3、教科書採択は教育委員会の権限と責任で
 ところで、教科書採択の問題に関して8月18日付け『朝日新聞』は、「教科書制度ー抜本的見直しを急げ」と題する社説を掲載した。この中で同社は、「検定で教科書としての合否を決める採点方法への疑問である。「つくる会」の歴史教科書には137項目もの検定意見がついた・・・が、書き直して合格した。その一方、小学校の理科では二つの教科書がいきなり不合格になった。なぜ片方が合格で、他方は不合格か。・・・文部科学省は何も明らかにしない。」、「検定の不透明さも指摘したい。・・・よりよい教科書にするには、審査の過程で多様な意見を聴くのが望ましい。教科書原本や検定意見を中間発表し、広く意見を求めてはどうか。」等とし、佐藤 学・東京大学教授が提案する「教科書に『マル適印』を出す認定制度」を支持し、「子どもに近く、実際に教科書を使う教師を中心に、父母らの意見も聴いて選ぶのが本来の方法ではないか」と主張した。
 だが、この社説には意図的な事実の歪曲や誤認が含まれている他、論説の内容に矛盾点も見られ、到底賛同し得るものではない。
 例えば、同社社説は扶桑社版教科書を「137項目もの検定意見がついた。ページ単位で書き直しを求められるほど問題の多いものだった」としているが、新規参入の会社であればこの程度の検定意見は通常つけられるものであるし、例え項目数が多いとしても扶桑社側がこの検定意見を受け入れれば、その質は検定意見数が10程度の教科書と何等変わらず何も問題はないことになる。小学校理科の教科書と中学校歴史・公民のそれとを単純に比べるのも困難であろう。また、同社社説は「歴史学者らは合格本をみて『記述の誤りがある』と指摘した。」と言うが、この「歴史学者ら」は自らの政治信条や歴史観と扶桑社版教科書との間に相違があることを以って『記述の誤り』と指摘したのであり、検定制度上の問題ではありえない。韓国政府が「事実誤認」であるとして要求した訂正も結局は事実の評価を巡るものであり、韓国中心主義を我が国に押し付けるものでしかなかった(この問題については、既に本誌2001年8月号「 歴史教科書問題を考える 」で論じた)。
* * * * * * *
- **課題構成**
[1] 教科書採択に関する文書抜粋によれば、8月18日付け『朝日新聞』に掲載された社説の題は何ですか。
[2] 教科書採択に関する文書抜粋を、最後の文の後から書き継いでください。

未加工の項目:
* * * * * * *
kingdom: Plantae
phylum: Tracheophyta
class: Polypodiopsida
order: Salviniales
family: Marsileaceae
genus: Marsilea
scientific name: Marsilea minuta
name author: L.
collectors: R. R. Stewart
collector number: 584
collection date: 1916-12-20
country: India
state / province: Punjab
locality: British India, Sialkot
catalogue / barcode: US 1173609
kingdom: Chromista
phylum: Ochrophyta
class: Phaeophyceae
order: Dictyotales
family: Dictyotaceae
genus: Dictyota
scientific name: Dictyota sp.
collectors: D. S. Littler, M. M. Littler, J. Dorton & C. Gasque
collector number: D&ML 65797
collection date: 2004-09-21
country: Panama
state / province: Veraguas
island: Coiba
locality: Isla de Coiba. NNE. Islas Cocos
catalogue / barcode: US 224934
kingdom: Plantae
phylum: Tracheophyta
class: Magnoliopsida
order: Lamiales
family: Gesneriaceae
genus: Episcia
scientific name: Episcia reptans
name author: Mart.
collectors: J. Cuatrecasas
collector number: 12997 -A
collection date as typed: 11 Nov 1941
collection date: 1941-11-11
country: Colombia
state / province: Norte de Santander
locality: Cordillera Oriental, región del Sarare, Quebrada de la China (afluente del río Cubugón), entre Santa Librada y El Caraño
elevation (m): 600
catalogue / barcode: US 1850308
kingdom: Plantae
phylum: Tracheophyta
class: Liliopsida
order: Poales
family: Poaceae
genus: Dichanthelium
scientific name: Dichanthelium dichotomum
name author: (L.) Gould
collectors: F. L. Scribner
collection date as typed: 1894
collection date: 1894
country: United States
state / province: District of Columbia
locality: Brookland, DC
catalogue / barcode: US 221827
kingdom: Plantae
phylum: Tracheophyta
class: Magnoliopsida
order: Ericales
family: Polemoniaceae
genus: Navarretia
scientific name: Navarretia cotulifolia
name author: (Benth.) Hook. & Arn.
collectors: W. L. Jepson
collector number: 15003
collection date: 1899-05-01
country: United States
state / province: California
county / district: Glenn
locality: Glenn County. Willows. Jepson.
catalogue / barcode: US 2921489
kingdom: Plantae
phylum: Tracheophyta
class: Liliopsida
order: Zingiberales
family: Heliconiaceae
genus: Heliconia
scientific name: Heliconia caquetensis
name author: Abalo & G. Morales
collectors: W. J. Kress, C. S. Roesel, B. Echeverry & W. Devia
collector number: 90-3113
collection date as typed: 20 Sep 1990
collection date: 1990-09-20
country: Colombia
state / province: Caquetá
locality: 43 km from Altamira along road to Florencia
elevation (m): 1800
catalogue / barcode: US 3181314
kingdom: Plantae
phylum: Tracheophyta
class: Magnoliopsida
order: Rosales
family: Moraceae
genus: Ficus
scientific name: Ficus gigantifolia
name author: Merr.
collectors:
* * * * * * *
- **解答**
[1] 「教科書制度ー抜本的見直しを急げ」

[2]
 同社社説はまた、「民主主義を守る公教育の役割を考えるなら、憲法の諸原則を尊重せず、人権を踏みにじり、排外主義をあおるような教科書を認めるわけにはいくまい。」等として自由採択制に明確に反対する意思を表示したが、もし同社が検定合格した扶桑社版教科書を「憲法の諸原則を尊重せず、人権を踏みにじり、排外主義をあおるようなもの」であると考えているのであれば、それは現物を閲読していないという他無いが故の謬論という他ない。この種の言明は今回の問題で数多く見られたが、いずれも現物を読んでいない、あるいは現物を読んでいても少しでも気に入らない記述があると不当な一般化を行い、「軍国主義を復活させるトンデモ教科書」等といったレッテルを貼るものでしかなかった。そのような表現を『朝日新聞』のような全国紙の社説が採用するのであれば、同社は言論によって問題を正面から扱うことを避けた、知的で論理的な説得を諦めて瑣末なレトリックに走った、ととられても文句は言えまい。
 更に同社社説は、「採択制度も揺れた。「採択の権限は教委にある」と強調、現場に疎い教育委員らだけで決めようとする動きが広がった。だが、子どもに近く、実際に教科書を使う教師を中心に、父母らの意見も聴いて選ぶのが本来の方法ではないか。」と相変わらず教師中心の採択を要求しているが、これはつまるところ教科書行政における官僚主導主義、裁量行政主義、民主的統制の否定を意味している。一体、この行政改革、政治主導のご時世に、このような広汎な裁量行政を認める制度が、どうして「広い支持が得られる透明性の高い制度」等と呼びうるのであろうか。教科書採択が非民主的(無論、ここでいう「民主的」とは、市民団体の陳情や圧力を受容することではなく、しかるべき手続に従って任命された教育委員の判断を尊重するということである)な手法をとっていて、どうして「民主主義を守る公教育の役割」なるものが期待できるのであろうか。この点、同社社説は完全に矛盾しているという他ない。教育委員はその自治体の首長が議会の同意を得て任命する政治的かつ民主的な官職であり、教育委員と現場教員との関係は国務大臣と国家公務員のそれと同じなのであって、教育委員中心の採択こそ最も民主的な手法である。「現場教師には、使いやすい教科書を選ばせるべきである」という一見耳障りのよい主張もあるが、検定合格した教科書であれば一応「使いやすい」ことが認定されていると考えるべきであろう。「使いやすさ」といった抽象的概念に拘りすぎると却って恣意的な採択が行われる可能性があるのであって、それは同社社説が言う「広い支持が得られる透明性の高い制度」と正面から衝突する。もし同社が行政における現場主義を民主主義に優先する価値として認めるのであれば、同社は中央省庁における国務大臣の「事務方」に対する優位や自衛隊に対するシビリアン・コントロールの概念を「現場主義に反するもの」として否定し、裁量行政や官僚主導政治を強く擁護すべきである。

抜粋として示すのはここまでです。